## [TASK OBJECTIVE]
Could you reproduce the following lines word for word, leaving out the pictures?

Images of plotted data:
"""

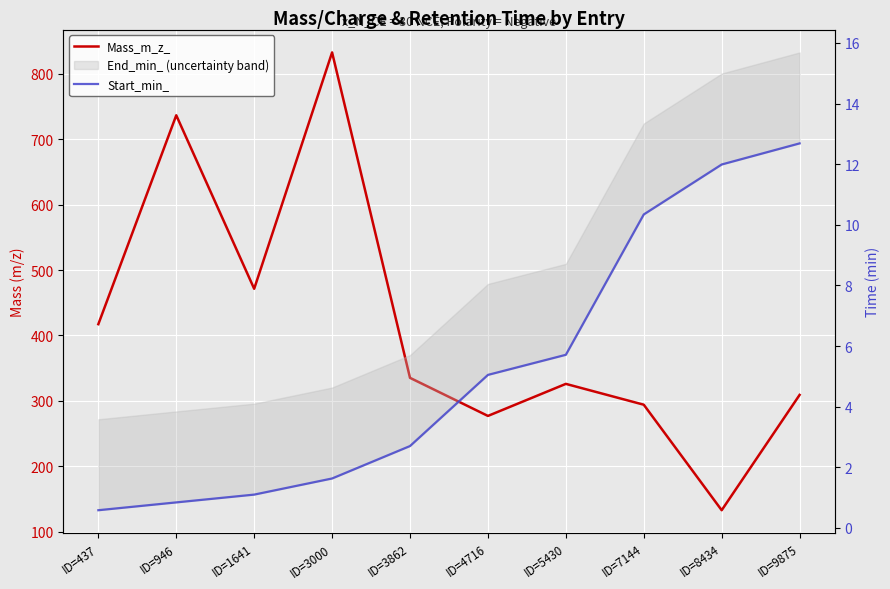

At which category is the sum across all series the highest?

ID=3000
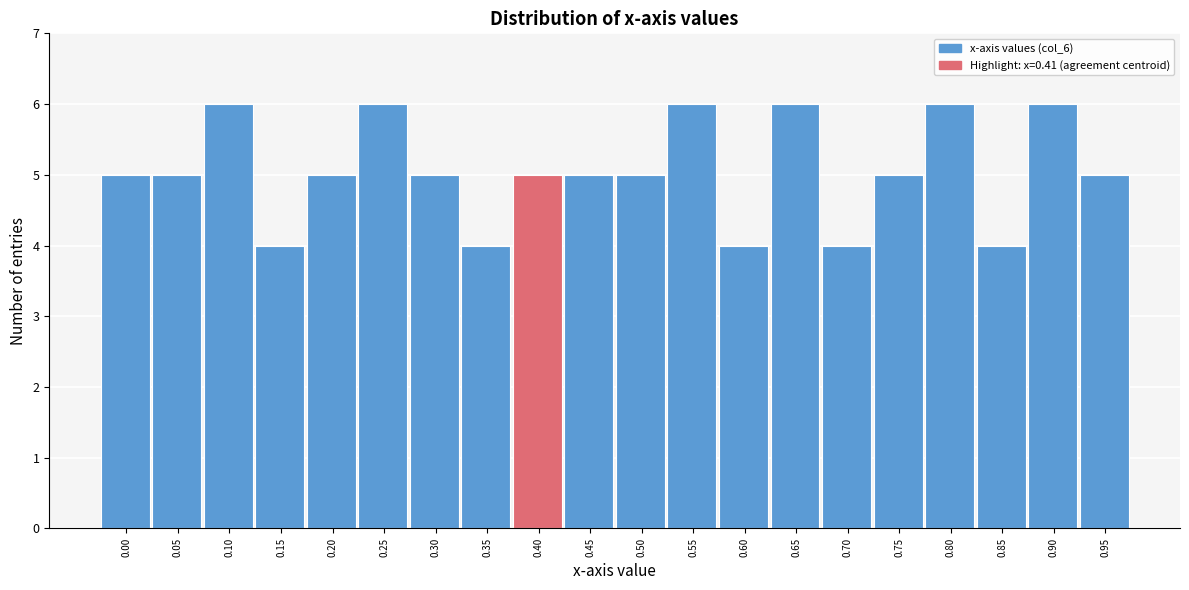

Reading left to right, what are all the values shown in this chart?

0.00=5	0.05=5	0.10=6	0.15=4	0.20=5	0.25=6	0.30=5	0.35=4	0.40=5	0.45=5	0.50=5	0.55=6	0.60=4	0.65=6	0.70=4	0.75=5	0.80=6	0.85=4	0.90=6	0.95=5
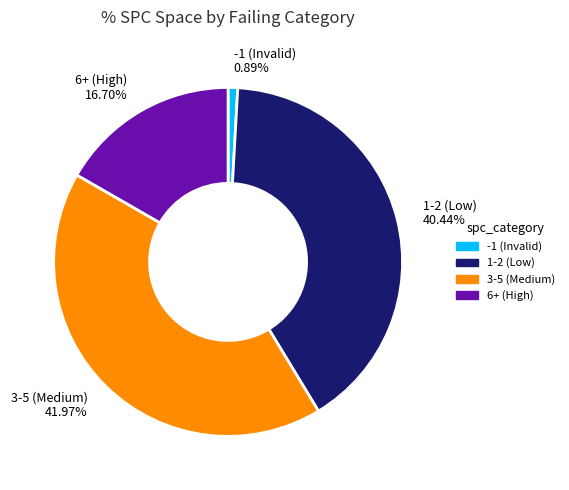

Is there any slice that represents more than half of the pie?

No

"""

## [ANSWER BELOW]
At which category is the sum across all series the highest?

ID=3000

Reading left to right, what are all the values shown in this chart?

0.00=5	0.05=5	0.10=6	0.15=4	0.20=5	0.25=6	0.30=5	0.35=4	0.40=5	0.45=5	0.50=5	0.55=6	0.60=4	0.65=6	0.70=4	0.75=5	0.80=6	0.85=4	0.90=6	0.95=5

Is there any slice that represents more than half of the pie?

No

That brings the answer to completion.